InBev tries to get in bed with Anheuser-Busch
Rumors started earlier this week that InBev, already one of the world’s largest brewing concerns, was thirsty for a mega-merger with Anheuser-Busch, makers of the world’s best known industrial light lager, or what most of us quaintly call “Bud.”
Then yesterday the rumor became real. InBev offered to acquire A-B for $46.3 billion, proposing what would be the third largest foreign takeover of an American company - ever.
What’s wrong with this deal?
It is a sign of desperation.
It has been my position for years that mergers such as these are desperate acts by global brand owners who have nowhere to grow but out (I wrote about this in my book Fermenting Revolution). The market is saturated with industrial beer, so the companies selling it can only grow by acquisitions and mergers rather than market-lead growth that results from people actually wanting a company’s product. According to the logic of capitalism, the end goal of this process is a global monopoly on commodity beer (Read this AP wire article about how the Governor of Missouri agrees with me on this point).
It is likely to be hostile.
The family members that maintain whatever might be left of a heart of the already-global, publicly-traded, Anheuser-Busch corporation don’t want to relinquish the little control they still have over the direction of the company.
It will effectively end American brewing.
In actual and symbolic terms, the vast majority of beer sold in America will be foreign. Putting aside its many flaws (marketing that bolsters male chauvinism and stupidity, it tastes like fizzy water, etc.), Bud is nonetheless regarded as the quintessential “American” beer. A-B sells one out of every two beers in America (and has a stranglehold on the beer distribution system, which serves as a convenient excuse for gobbling up lots of small craft brewers (like Redhook, Goose Island, and Old Dominion) who just want fair access to the market - but, although it’s related, that’s really another story). A-B’s main domestic rival is - this name is not a joke - SABMiller Molson Coors. In other words, America’s second and third largest brewers, Miller and Coors, are actually foreign-owned already. Combine the existing sales of import brands (about 15% of the market) with SABMiller Molson Coors, and a theoretically InBev-owned A-B and what do you get? Foreign control of about 95% of the beers sold in America. So much for having a quintessential “American” beer - or any American beer for that matter, save the 5% or so produced by small, local craft brewers.
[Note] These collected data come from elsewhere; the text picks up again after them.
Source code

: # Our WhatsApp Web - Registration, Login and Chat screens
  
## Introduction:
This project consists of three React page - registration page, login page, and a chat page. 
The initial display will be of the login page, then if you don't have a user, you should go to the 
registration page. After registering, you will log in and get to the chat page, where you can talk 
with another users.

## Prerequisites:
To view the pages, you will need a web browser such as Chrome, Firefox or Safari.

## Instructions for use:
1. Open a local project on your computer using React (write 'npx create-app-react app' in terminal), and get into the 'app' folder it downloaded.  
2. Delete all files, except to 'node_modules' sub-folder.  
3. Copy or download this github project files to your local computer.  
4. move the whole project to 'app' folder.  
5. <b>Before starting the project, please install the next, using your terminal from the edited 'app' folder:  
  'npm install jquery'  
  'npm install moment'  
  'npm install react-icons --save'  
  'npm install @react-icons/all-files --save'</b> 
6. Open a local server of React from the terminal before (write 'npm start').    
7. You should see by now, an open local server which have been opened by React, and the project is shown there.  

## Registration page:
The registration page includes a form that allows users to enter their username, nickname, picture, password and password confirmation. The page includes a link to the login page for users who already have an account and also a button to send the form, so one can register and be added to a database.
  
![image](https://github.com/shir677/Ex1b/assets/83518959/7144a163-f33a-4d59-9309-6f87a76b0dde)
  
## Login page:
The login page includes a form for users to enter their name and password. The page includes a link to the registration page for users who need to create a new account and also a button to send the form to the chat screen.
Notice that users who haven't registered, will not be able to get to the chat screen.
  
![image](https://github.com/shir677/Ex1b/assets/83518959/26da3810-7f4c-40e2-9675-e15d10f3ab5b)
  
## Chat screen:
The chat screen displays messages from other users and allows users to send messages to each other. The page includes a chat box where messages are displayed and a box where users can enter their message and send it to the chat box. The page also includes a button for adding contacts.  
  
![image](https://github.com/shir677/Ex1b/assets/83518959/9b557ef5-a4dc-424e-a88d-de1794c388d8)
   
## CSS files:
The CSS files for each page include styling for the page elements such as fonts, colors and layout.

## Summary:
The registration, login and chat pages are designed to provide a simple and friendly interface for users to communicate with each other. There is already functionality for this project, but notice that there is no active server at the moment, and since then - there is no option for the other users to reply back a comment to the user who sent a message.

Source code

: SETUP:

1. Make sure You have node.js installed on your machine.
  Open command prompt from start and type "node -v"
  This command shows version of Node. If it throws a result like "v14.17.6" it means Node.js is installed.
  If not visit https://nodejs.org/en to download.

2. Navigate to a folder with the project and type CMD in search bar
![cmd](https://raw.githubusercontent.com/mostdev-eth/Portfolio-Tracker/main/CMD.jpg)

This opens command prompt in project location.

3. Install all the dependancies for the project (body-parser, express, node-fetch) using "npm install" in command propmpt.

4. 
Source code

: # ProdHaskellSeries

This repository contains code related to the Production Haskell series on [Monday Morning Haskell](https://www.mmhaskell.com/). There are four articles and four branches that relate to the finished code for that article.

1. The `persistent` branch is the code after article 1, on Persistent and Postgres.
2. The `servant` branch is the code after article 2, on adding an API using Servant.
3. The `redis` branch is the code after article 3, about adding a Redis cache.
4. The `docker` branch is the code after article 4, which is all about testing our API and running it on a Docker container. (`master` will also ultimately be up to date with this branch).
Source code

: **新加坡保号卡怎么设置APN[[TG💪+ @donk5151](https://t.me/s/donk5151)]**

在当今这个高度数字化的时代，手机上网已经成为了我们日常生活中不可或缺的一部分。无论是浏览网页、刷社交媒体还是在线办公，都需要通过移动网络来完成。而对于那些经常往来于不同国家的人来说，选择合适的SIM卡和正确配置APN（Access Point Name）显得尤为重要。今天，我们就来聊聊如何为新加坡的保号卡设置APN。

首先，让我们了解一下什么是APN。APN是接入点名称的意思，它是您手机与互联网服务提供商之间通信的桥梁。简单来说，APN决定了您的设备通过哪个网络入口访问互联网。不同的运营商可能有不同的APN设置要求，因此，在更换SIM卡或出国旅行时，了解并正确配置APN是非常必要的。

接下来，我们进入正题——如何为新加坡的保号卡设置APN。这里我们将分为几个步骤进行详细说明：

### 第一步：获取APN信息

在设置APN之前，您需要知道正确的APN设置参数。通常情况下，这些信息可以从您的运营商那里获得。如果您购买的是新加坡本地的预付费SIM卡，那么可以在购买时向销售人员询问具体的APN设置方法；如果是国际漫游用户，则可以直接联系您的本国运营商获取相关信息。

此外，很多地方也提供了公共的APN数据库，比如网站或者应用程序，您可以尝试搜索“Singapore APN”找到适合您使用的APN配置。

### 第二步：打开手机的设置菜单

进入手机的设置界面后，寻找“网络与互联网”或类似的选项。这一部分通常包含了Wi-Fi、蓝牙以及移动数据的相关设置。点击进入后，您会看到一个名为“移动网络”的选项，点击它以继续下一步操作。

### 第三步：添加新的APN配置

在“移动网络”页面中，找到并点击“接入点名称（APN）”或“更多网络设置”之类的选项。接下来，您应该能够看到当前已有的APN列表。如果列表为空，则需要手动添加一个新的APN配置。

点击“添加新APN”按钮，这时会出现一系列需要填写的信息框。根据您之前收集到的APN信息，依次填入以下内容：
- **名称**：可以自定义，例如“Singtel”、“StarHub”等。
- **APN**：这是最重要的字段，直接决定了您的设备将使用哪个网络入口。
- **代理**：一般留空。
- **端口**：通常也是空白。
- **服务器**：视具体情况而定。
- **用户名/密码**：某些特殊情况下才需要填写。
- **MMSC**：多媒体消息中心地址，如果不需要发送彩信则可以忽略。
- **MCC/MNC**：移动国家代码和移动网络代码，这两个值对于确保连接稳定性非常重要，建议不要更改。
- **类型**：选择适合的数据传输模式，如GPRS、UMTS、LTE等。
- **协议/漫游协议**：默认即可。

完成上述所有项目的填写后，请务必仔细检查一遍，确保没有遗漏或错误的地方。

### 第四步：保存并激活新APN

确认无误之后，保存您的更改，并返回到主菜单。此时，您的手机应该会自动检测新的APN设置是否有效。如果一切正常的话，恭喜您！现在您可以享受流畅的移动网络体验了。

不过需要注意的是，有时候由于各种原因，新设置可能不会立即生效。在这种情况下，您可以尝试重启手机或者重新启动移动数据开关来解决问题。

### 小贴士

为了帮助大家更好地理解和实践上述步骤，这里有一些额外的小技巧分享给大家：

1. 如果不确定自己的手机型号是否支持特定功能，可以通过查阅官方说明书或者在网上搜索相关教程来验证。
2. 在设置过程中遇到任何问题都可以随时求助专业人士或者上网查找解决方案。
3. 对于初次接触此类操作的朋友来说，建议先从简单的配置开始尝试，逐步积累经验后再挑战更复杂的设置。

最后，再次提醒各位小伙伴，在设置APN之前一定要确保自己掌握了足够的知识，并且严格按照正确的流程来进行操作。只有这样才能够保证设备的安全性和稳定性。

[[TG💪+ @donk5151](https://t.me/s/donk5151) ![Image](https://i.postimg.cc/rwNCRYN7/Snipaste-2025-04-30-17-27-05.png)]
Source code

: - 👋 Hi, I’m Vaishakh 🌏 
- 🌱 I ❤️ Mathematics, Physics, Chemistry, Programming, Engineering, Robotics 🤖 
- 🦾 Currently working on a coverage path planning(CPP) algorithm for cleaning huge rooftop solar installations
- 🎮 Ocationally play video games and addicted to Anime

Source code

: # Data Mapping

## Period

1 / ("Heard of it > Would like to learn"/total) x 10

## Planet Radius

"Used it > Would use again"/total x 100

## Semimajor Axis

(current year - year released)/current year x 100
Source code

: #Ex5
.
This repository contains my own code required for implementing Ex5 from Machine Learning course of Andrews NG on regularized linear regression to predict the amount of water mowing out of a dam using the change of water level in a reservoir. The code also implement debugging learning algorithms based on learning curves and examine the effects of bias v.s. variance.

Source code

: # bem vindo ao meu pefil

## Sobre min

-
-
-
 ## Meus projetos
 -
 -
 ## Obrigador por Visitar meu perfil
It’s just crude and low down.
Pardon my language, but InBev really wants to screw American beer drinkers. I mean it, just listen to the language they are using. In reference to the proposed hostile takeover, an InBev company official tried smooth talking his way into getting in bed with A-B, saying they’d “like to engage in a dialogue with the goal of consummating a friendly combination.”
Signs suggest that this deal is, in fact, likely to be ‘consummated’, as it were. That would mean that roughly half of the world’s commercial beer would be produced by just two giant conglomerates.
For my own part, I’ll be sticking to the beers produced by the thousands of small brewers around the world. And I’ll keep making my own beer in the kitchen.